Anyway, I have a K2 Enemy (cyclocross) that I bought last summer and I'm quite pleased with it. Good bike, good price.


----------



## DelawareDager (Jul 16, 2008)

Sweet, I gotta K2 Mod 6.0, full Dura-Ace 7800, American Classic wheels. And I love it, Super light, stiff enough for me, fits me perfect, and I got a great deal on it. I'm all about the deals.


----------



## fatburg (Jul 13, 2009)

Revive an old thread for my first. Picked up a K2 mainframe 5.0 a couple weeks off of CL for a steal. Full CF frame, 105 components. This is my first road bike and first time back in the saddle for a long time, after a couple hundreds miles....wow, what fun. And this coming from a motorcycle guy.


----------



## mwheaties (Aug 11, 2007)

fatburg said:


> Revive an old thread for my first. Picked up a K2 mainframe 5.0 a couple weeks off of CL for a steal. Full CF frame, 105 components. This is my first road bike and first time back in the saddle for a long time, after a couple hundreds miles....wow, what fun. And this coming from a motorcycle guy.


This wasn't by chance in the Kansas City area? 

I also picked up a K2 MF 5.0 from an ad I saw on KC CL. Same bike, components as you stated. 

Lucky for me my son was doing an internship there this summer and picked it up after testing it out. Told me that if I didn't buy it at that price I was crazy and he would buy it and use as a backup roadbike to his custom Coppi that he rides.

Just did my first centruy ride this past weekend and the bike performed great! 

Wish I could say the same for me! 

Shoulda used that Chamios butter! :mad2:


----------



## fatburg (Jul 13, 2009)

mwheaties said:


> This wasn't by chance in the Kansas City area?
> 
> I also picked up a K2 MF 5.0 from an ad I saw on KC CL. Same bike, components as you stated.
> 
> ...


yes sir, that would be the one.
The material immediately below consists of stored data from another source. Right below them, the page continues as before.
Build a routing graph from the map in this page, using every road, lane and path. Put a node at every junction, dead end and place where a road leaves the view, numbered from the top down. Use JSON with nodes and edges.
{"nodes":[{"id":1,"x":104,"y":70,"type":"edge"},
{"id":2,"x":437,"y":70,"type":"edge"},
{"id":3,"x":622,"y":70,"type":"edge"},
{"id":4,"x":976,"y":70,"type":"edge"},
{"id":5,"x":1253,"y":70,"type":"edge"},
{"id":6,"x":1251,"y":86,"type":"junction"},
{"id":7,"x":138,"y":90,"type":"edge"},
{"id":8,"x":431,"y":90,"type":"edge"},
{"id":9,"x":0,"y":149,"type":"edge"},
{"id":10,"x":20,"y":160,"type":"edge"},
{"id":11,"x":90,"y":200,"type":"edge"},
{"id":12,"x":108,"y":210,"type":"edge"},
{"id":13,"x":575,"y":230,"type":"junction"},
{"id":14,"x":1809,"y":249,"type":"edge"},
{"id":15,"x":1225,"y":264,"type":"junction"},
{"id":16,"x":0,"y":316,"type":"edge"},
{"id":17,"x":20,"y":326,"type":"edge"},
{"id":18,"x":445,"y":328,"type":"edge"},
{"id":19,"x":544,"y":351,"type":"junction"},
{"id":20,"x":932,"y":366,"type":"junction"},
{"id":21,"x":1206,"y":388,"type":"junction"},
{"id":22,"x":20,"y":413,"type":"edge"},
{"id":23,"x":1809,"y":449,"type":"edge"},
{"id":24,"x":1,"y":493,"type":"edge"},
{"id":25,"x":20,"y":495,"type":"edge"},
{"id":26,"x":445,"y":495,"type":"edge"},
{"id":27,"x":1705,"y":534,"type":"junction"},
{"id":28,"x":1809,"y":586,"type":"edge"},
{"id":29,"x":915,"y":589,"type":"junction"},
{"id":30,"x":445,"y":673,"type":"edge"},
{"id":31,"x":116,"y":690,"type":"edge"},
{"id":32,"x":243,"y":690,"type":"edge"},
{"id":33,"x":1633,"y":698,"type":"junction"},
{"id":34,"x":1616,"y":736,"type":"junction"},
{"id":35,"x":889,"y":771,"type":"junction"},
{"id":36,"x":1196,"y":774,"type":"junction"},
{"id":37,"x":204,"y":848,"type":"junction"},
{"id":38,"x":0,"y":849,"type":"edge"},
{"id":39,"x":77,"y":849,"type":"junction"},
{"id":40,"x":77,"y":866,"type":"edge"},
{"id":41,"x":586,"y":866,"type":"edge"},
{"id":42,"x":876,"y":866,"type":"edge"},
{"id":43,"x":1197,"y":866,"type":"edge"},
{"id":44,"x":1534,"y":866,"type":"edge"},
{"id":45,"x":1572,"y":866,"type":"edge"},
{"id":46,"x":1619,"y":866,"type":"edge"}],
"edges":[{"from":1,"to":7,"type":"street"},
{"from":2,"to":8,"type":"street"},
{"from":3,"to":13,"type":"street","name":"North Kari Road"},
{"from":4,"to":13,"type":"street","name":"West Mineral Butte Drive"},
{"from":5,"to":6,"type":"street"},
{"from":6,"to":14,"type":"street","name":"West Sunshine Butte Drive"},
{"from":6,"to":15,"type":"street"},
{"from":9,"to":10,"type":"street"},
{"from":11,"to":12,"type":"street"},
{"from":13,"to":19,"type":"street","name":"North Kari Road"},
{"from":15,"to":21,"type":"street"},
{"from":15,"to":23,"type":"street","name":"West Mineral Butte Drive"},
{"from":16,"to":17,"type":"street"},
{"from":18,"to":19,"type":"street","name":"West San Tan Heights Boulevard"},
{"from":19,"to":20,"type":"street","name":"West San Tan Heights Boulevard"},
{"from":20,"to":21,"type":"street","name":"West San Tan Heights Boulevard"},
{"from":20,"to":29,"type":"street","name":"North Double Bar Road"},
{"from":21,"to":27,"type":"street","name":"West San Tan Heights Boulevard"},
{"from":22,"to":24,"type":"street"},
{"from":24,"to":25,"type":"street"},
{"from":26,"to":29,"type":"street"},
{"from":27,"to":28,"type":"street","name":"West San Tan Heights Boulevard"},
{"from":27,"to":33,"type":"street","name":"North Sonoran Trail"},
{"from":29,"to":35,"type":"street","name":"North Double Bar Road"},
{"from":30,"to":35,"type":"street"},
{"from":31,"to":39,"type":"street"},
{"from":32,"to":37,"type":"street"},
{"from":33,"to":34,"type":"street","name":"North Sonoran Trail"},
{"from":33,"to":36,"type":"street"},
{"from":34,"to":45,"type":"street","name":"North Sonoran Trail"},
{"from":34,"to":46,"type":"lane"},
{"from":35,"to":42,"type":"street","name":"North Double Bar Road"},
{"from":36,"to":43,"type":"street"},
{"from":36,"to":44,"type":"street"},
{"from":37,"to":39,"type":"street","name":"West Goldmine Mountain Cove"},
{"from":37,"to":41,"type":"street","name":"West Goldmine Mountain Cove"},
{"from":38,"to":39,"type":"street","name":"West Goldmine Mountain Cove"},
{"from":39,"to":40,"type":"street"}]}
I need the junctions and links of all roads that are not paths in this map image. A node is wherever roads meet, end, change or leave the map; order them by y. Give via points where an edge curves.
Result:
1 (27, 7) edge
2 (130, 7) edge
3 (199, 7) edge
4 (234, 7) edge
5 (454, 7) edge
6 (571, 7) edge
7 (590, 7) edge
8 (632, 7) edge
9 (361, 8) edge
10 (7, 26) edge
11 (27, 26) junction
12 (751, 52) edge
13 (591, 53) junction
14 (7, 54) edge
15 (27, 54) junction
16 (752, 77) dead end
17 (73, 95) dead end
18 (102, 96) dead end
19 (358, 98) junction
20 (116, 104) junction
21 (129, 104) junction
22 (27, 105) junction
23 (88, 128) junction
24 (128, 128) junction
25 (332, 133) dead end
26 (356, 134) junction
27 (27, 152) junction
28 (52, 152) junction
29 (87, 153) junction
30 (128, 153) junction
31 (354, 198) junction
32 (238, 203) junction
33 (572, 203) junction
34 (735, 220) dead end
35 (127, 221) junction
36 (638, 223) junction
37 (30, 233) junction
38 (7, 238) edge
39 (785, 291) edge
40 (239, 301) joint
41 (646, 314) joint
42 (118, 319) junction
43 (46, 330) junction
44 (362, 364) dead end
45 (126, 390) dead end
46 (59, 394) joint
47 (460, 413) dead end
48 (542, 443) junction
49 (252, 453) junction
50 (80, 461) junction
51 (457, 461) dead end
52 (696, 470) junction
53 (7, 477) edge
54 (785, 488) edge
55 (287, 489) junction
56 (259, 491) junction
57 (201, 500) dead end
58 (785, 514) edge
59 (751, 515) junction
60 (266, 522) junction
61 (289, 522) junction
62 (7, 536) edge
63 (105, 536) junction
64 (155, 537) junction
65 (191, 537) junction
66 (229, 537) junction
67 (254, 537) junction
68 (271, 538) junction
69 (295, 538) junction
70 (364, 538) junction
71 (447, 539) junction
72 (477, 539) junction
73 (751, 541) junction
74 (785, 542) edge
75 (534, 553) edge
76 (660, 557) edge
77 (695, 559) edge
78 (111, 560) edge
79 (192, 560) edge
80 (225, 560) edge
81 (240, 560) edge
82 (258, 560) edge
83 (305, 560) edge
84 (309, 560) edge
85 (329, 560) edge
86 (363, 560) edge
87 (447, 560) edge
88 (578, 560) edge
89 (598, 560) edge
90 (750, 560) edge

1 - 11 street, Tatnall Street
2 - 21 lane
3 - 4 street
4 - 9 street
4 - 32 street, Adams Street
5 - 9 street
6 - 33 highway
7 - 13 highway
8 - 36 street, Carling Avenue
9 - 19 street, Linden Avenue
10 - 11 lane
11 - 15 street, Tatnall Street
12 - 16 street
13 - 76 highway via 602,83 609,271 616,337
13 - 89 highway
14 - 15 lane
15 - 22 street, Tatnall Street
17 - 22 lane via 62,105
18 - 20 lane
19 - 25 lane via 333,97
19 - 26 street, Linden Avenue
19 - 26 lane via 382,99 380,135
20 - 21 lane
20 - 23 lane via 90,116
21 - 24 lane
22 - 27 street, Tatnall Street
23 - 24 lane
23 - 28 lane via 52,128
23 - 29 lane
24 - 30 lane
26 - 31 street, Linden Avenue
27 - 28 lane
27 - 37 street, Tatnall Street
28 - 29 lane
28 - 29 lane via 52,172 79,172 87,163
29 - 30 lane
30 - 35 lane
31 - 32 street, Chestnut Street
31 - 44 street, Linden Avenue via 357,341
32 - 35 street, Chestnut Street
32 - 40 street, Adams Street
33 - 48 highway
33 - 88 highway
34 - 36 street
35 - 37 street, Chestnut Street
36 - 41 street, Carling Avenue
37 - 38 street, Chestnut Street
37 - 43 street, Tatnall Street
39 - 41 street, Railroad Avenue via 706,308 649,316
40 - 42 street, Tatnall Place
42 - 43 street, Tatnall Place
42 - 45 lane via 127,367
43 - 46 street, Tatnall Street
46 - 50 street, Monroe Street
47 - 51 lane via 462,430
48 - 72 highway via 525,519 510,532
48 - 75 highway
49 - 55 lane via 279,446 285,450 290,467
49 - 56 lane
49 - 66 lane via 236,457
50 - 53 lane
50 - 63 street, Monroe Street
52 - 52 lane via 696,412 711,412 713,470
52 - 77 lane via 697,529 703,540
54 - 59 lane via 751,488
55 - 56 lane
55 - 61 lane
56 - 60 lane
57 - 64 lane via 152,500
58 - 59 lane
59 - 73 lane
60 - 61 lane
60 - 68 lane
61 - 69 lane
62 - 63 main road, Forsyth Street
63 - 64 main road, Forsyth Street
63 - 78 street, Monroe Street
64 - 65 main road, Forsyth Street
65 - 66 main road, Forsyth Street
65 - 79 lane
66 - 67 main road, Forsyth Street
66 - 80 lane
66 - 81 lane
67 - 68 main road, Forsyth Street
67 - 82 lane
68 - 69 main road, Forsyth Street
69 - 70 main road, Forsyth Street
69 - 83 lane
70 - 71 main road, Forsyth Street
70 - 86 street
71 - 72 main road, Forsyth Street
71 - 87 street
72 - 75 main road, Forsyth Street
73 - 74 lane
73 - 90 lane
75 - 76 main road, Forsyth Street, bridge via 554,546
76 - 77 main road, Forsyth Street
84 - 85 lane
I'm really happy with the bike. And I agree, it performs much better then I do!!! I was very glad to get into that buy.


----------



## mwheaties (Aug 11, 2007)

fatburg said:


> yes sir, that would be the one. I'm really happy with the bike. And I agree, it performs much better then I do!!! I was very glad to get into that buy.


I thought so. Yes, I was very happy to find that one as well. Just lucky really. 

During the century ride this weekend, a number of riders would ask me about it; when did I get it, where did I get it, how much did it cost.....

When I told him they usually responded; "what the *#*[email protected] you kidding me?"


----------



## fatburg (Jul 13, 2009)

mwheaties said:


> I thought so. Yes, I was very happy to find that one as well. Just lucky really.
> 
> During the century ride this weekend, a number of riders would ask me about it; when did I get it, where did I get it, how much did it cost.....
> 
> When I told him they usually responded; "what the *#*[email protected] you kidding me?"


He's got one more (or had a couple days ago) in the size smaller, if I knew for sure it would fit my wife I would buy it in a heartbeat!


----------